Exercise material: Begin
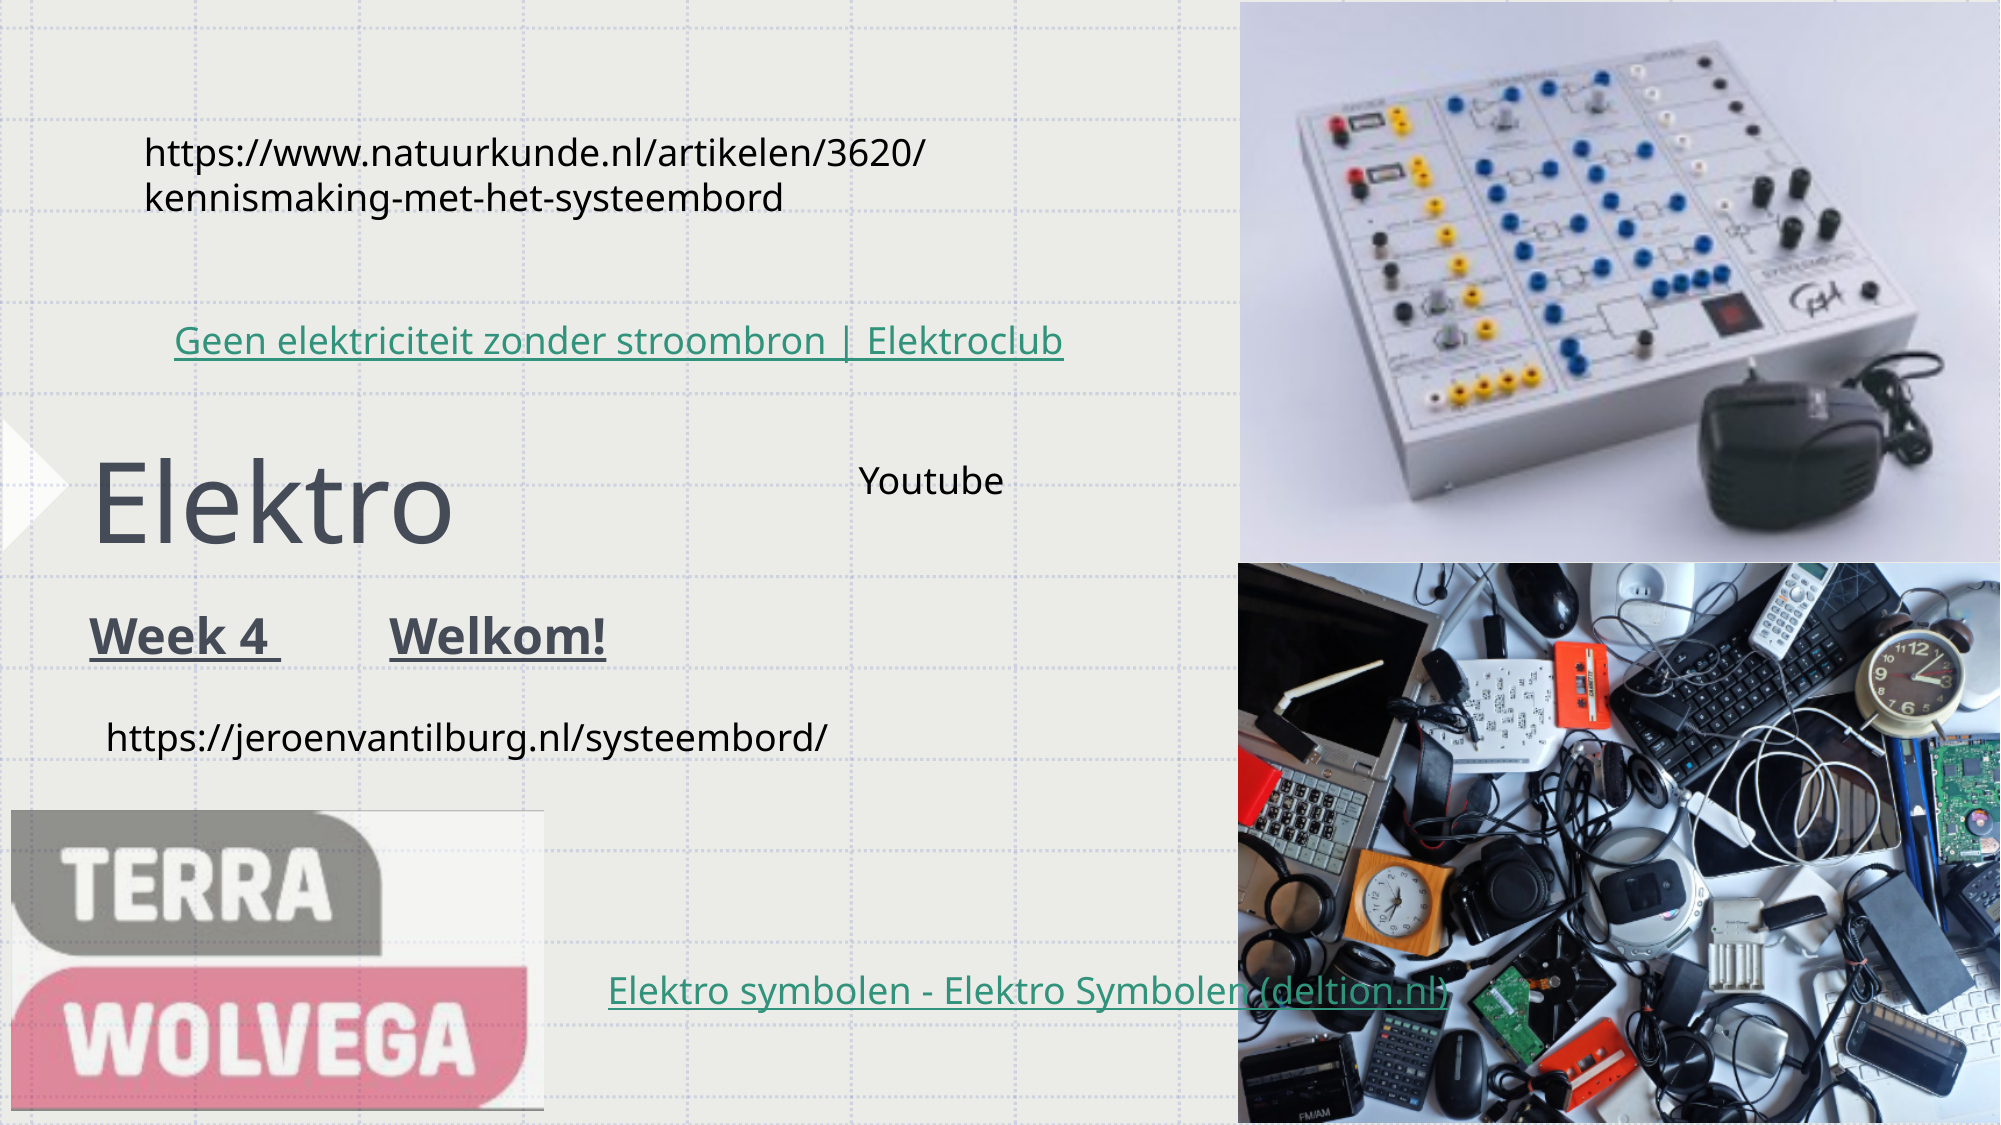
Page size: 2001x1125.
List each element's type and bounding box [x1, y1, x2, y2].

picture [1240, 2, 1999, 562]
text_box [0, 0, 2000, 1125]
picture [11, 810, 544, 1111]
picture [1238, 563, 2000, 1123]
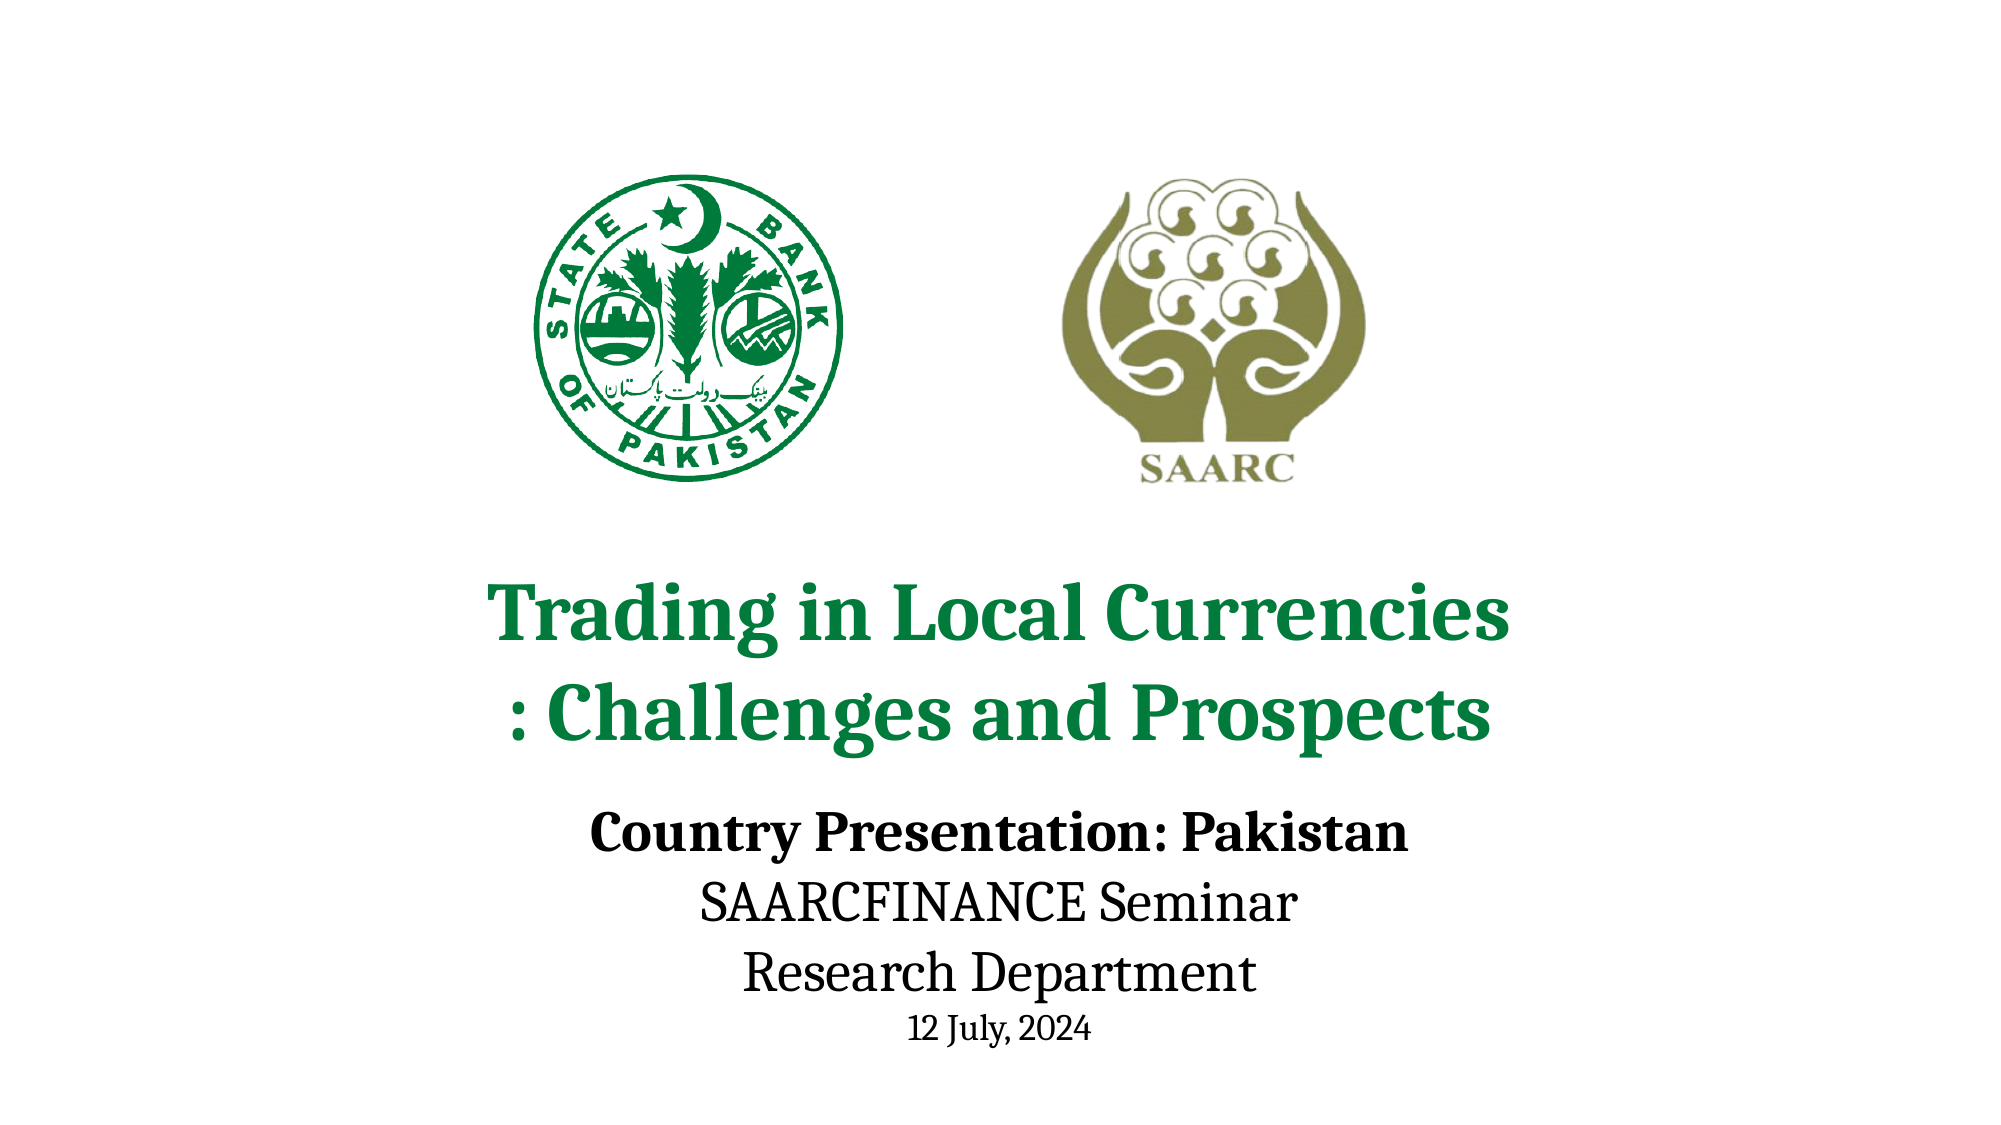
Exercise material: End
Aim of the exercise: Generate a word-for-word copy of the preceding records, excluding all pictures.

Solution to the exercise:
Page size: 2001x1125.
List each element's type and bounding box [x1, y1, x2, y2].

picture [1240, 2, 1999, 562]
text_box [0, 0, 2000, 1125]
picture [11, 810, 544, 1111]
picture [1238, 563, 2000, 1123]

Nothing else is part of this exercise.